In seguito a ben due anni di studi, tra gli Stati Uniti e l’Italia, l’artista mostra per l’occasione gli sviluppi della sua nuova ricerca: riflessioni più severe sulla natura e sull’infanzia, in chiave rappresentativa pur sempre onirica e metaforica.
“Troviamoci in galleria. Elisa sta ripartendo per gli Stati Uniti, poi forse va in Giappone e vuole mostrarci dei nuovi lavori che ha realizzato”, scrive Farinotti. Inizia così il racconto di un progetto sviluppato da Elisa Bertaglia nell’arco dei due anni. Concerto. Singing over the bones è un percorso meticoloso e denso che mette in mostra più di cinquanta opere di diverse dimensioni – da piccoli disegni e opere realizzate su tela, carte orientali, seta, cemento, ceramica, passando per lavori di medie dimensioni fino a grandi tele, ultime realizzazioni dell’artista – che la Bertaglia ha elaborato attraverso una ricerca determinata e quasi ossessiva confrontandosi con supporti e materiali diversi.

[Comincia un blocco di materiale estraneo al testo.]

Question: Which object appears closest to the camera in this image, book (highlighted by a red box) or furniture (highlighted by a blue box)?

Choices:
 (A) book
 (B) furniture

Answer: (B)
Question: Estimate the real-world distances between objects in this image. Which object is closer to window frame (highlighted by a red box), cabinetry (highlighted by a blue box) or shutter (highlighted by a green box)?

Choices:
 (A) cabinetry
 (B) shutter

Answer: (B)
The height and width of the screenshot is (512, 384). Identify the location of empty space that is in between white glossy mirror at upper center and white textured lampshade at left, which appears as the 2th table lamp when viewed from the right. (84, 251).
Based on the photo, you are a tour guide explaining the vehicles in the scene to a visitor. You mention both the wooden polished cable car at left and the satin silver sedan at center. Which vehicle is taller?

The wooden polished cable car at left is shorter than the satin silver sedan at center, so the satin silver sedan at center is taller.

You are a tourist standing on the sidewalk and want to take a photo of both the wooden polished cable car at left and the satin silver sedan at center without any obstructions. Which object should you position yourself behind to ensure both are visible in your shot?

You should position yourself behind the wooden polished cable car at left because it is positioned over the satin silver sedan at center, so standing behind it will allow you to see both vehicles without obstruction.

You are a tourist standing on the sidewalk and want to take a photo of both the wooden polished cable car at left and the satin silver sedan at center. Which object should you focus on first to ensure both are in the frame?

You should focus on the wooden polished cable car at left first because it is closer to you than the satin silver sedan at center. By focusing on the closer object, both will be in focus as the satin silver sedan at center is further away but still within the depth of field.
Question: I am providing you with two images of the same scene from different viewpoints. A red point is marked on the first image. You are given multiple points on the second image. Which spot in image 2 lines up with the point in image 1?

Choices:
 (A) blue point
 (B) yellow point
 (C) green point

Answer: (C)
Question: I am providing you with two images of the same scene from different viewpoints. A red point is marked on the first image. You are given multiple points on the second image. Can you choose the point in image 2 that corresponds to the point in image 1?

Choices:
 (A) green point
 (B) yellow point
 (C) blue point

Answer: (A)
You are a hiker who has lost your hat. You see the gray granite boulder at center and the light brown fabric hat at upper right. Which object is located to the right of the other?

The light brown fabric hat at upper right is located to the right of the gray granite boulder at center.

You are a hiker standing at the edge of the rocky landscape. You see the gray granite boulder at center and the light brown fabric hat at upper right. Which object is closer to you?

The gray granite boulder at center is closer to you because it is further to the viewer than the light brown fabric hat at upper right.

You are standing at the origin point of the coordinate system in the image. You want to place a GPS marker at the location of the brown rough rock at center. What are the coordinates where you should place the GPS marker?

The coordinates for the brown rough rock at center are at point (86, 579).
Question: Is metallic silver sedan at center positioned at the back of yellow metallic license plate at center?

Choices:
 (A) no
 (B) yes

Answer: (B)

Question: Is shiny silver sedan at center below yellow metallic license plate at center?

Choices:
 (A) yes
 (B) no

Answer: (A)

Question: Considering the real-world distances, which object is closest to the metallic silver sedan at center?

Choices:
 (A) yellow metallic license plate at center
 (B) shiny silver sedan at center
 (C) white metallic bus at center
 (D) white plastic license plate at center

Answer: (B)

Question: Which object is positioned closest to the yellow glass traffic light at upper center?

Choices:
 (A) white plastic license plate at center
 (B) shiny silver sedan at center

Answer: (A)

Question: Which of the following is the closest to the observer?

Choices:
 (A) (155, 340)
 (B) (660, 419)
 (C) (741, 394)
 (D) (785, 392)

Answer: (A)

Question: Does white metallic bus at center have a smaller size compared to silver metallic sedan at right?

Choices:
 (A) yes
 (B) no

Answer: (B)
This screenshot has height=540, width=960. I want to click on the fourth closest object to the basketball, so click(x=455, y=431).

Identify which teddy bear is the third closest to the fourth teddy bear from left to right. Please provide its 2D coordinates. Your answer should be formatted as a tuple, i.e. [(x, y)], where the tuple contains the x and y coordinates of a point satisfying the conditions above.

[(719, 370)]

Le opere della Bertaglia sono infatti elaborate e complesse da leggere, perché raccontano numerose esperienze, cambi di rotta e stratificazioni di materia e pensiero. Macchie di colore sopra paesaggi e accumuli di ossa, corna di animali o foglie di pioppi, minuziosamente disegnati a matita, a creare delle texture come base solida sopra cui l’artista è andata a giocare con forme, colorazioni e materiali nuovi, lasciando anche al caso – nelle ceramiche ad esempio – la resa per gli occhi.
La mostra da Martina’s Gallery inizia con un ostacolo da superare: un totem in cemento di due metri e mezzo circa da aggirare, dopo averlo scrutato dal basso, scovando in cima le piccole ossa di animale che l’artista ri-utilizza poi in installazioni in dialogo con le opere pittoriche. La colonna realizzata da Elisa Bertaglia appositamente per lo spazio, come segnale di iniziazione di un rito che si è compiuto e che, per il fruitore, ha inizio dalla sua fine: dall’ultima grande opera dipinta a fine 2018, per poi percorrere un sentiero a ritroso, interagendo con tutti quegli input e spostamenti che la Bertaglia ha assimilato dal 2017, viaggiando e vivendo tra diversi paesi, e con un viaggio in Giappone imminente, in costante dialogo con artisti contemporanei di suo interesse, Hao Liang, Liz Deschenes, Luc Tuymans o Tamara Ferioli.
“Attraverso un linguaggio onirico e simbolico, indago ossessivamente il concetto di soglia come metamorfosi, uno spazio altro in cui bimbi e fiere, ossa e piante sono i simboli del corto circuito nel complesso compendio di rituali e regole che celebrano il passaggio tra non-coscienza e consapevolezza”, scrive Bertaglia.